Dr. Park also commented on the Opdivo (nivolumab) results of BMS and Ono Pharmaceuticals plus gemcitabine plus cisplatin combination therapy trial (CheckMate 901) announced on the same day.

"For example, for those who cannot use Keytruda plus Padcev due to severe skin disease or cost, the Opdivo combination may be an option," he said. "But I don’t think the neurotoxicity is a reason to use the Opdivo combination."

He added that the issue of neurotoxicity would also arise with the Opdivo combination because of the cisplatin and the Opdivo combination is very limited because it is targeted only at patients who can use cisplatin.

“However, it is clear that cisplatin is still an effective agent," Park said.

Regarding Bavencio (avelumab) of Merck, which is approved in Korea as a first-line monotherapy for locally advanced or metastatic urothelial cell carcinoma that has not progressed after receiving platinum chemotherapy, Park said, "You can't think you will use P+EV from the beginning because you don't know if the patient will respond or not, and clinicians will choose the drug with the best response."

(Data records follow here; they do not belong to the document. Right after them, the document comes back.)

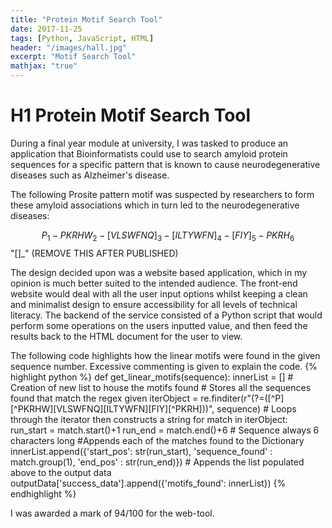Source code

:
 ```yaml
---
title: "Protein Motif Search Tool"
date: 2017-11-25
tags: [Python, JavaScript, HTML]
header: "/images/hall.jpg"
excerpt: "Motif Search Tool"
mathjax: "true"
---
```


# H1 Protein Motif Search Tool
During a final year module at university, I was tasked to produce an application that Bioinformatists could use to search amyloid protein sequences for a specific pattern that is known to cause neurodegenerative  diseases such as Alzheimer's disease.

The following Prosite pattern motif was suspected by researchers to form these amyloid associations which in turn led to the neurodegenerative diseases:

$${P}_1-{PKRHW}_2-[VLSWFNQ]_3-[ILTYWFN]_4-[FIY]_5-{PKRH}_6$$ "[]_" (REMOVE THIS AFTER PUBLISHED)

The design decided upon was a website based application, which in my opinion is much better suited to the intended audience. The front-end website would deal with all the user input options whilst keeping a clean and minimalist design to ensure accessibility for all levels of technical literacy. The backend of the service consisted of a Python script that would perform some operations on the users inputted value, and then feed the results back to the HTML document for the user to view.


The following code highlights how the linear motifs were found in the given sequence number. Excessive commenting is given to explain the code.
{% highlight python %}
  def get_linear_motifs(sequence):
    innerList = [] # Creation of new list to house the motifs found
    # Stores all the sequences found that match the regex given
    iterObject =
    re.finditer(r"(?=([^P][^PKRHW][VLSWFNQ][ILTYWFN][FIY][^PKRH]))", sequence)
    # Loops through the iterator then constructs a string
    for match in iterObject:
        run_start = match.start()+1
        run_end = match.end()+6 # Sequence always 6 characters long
        #Appends each of the matches found to the Dictionary
        innerList.append({'start_pos': str(run_start),
         'sequence_found' : match.group(1), 'end_pos' : str(run_end)})
    # Appends the list populated above to the output data
    outputData['success_data'].append({'motifs_found': innerList})
{% endhighlight %}

I was awarded a mark of 94/100 for the web-tool.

In addition, Dr. Park said he believed that the change in first-line regimens would affect the interpretation of results from many trials with the standard gemcitabine plus cisplatin as the control arm.

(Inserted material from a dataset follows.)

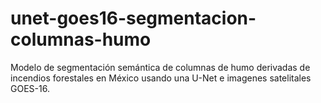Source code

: # unet-goes16-segmentacion-columnas-humo
Modelo de segmentación semántica de columnas de humo derivadas de incendios forestales en México usando una U-Net e imagenes satelitales GOES-16.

"We have a neoadjuvant (preoperative adjuvant) trial with Keytruda plus Padcev. The experimental arm is Keytruda+Padcev, and the control arm is gemcitabine+cisplatin. If the Keytruda+Padcev combination is successful in the neoadjuvant setting, the adjuvant Opdivo could be like the fifth wheel," he said.

However, according to Professor Park, even with these improved therapeutic benefits, it will be some time before the combination of Keytruda+Padcep is widely prescribed in Korea.

"Cost is the biggest issue. Padcev will be available in Korea, but it is only approved for the third time. Moreover, using the combination of Keytruda and Padcev off-label isn't easy. It will cost more than 10 million won ($7,500) a month," he said. “I don't think it will become a standard treatment in Korea until the mid- to late-2024."